Le cas Fillon n’a aucun rapport, si ce n’est que tout finit par se percuter dans le ressacement des nouvelles. Tout a été dit, ad nauseam, et les électeurs pourront bientôt trancher en connaissance de cause. Mais encore faudrait-il que le candidat puisse exposer son programme, car il y a l’homme, sa moralité, aujourd’hui dévoilée crûment, et son programme. Mais les médias qui s’acharnent veulent l’abattre, ayant, non seulement jugé, mais condamné. Par contre, Marine, qui a aussi triché, qui a été condamnée par le parlement européen et ne veut pas payer, est laissée tranquille, quiète, et elle pourra continuer à condamner le système dont elle fait partie et qu’elle ne propose pas de réformer, dénoncer les magouilles en oubliant les siennes, jouer du « tous pourris » ; avec la complicité des médias.

 

S’agissant de l’instruction des emplois présumés fictifs de Pénélope, je note encore deux points qui mériteraient de longs développements. L’Europe du Nord se moque de notre pratique de la politique. J’en suis aussi choqué, mais la pratique de l’emploi fictif est, en France, institutionnalisée. Deux exemples : Les fonctionnaires de l’État, s’ils font de la politique, et ne travaillent jamais pour l’État, peuvent toucher leur retraite de fonctionnaire, comme s’ils avaient travaillé. Ils cotisent donc sans bourse déliée, et perçoivent donc un salaire « différé » sans travailler ? C’est un emploi fictif. Second exemple : l’État subventionne le dialogue social en permettant que des syndicalistes soient salariés par de grands groupes, sans jamais travailler pour eux. C’est encore un emploi fictif. Et l’on pourrait trouver d’autres exemples (tous ces gens qui émargent au Conseil Economique Social et Environnemental, n’y viennent jamais et n’y fond strictement rien, etc.)

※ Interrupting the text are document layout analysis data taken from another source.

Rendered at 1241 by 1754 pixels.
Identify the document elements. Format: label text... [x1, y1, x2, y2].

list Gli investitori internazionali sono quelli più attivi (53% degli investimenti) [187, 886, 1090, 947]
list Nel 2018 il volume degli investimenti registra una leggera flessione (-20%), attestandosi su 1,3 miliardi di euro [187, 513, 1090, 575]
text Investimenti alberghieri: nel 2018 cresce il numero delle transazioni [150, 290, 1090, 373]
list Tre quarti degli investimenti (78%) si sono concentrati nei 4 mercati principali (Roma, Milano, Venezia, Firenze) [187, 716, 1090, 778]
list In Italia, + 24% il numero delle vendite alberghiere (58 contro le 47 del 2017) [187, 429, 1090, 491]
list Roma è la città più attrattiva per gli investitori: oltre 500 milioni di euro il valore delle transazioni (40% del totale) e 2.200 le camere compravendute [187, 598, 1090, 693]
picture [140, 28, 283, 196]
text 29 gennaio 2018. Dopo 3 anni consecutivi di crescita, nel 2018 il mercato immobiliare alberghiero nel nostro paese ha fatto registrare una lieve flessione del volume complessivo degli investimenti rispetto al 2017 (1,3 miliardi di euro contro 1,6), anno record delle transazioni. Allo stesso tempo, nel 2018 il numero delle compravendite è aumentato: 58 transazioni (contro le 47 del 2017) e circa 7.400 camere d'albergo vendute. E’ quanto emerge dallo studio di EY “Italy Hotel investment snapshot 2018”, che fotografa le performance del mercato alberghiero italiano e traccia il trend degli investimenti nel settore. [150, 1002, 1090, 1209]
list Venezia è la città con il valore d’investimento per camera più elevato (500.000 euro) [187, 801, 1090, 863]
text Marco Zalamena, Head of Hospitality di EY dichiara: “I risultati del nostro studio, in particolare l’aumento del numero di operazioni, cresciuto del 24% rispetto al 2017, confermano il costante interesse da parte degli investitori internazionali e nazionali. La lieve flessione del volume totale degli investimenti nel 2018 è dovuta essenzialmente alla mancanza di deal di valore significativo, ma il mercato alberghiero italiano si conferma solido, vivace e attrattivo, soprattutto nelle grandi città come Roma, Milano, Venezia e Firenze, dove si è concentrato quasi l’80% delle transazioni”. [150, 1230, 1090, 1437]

Mon second point sera ma conclusion du jour. À propos de l’instruction du dossier Fillon par le PNF, on a posé, très logiquement, la question de la séparation des pouvoirs. Je donne ici, à nouveau, ma vision de la « Théorie des cinq pouvoirs ». Cinq pouvoirs (trois actifs et deux réactifs) sont à l’œuvre dans nos sociétés. Les trois actifs, par ordre de prégnance sont le Marché, la Bureaucratie et l’Opinion Publique. Les deux, réactifs, sont les médias et la classe politique. Dans le dossier qui sature tant les chaînes et les ondes, le Marché qui tire les ficelles  (on parle ici d’AXA) reste très au-dessus de l’histoire. La Bureaucratie, sous la forme du PNF, est à la manœuvre. L’Opinion tranchera, in fine. Les médias réagissent comme une chambre d’écho, et par un comportement de meute, instrumentalisent, déforment, orientent, manipulent, mais tourneront avec le vent, car, si le Marché est toujours cohérent, les médias sont inconsistants. La classe politique, comme les médias, est essentiellement réactive.

[1]. Je ne défends pas la force publique, dont j’ai peur et que je n’aime pas, mais je me refuse à la condamner « a priori ».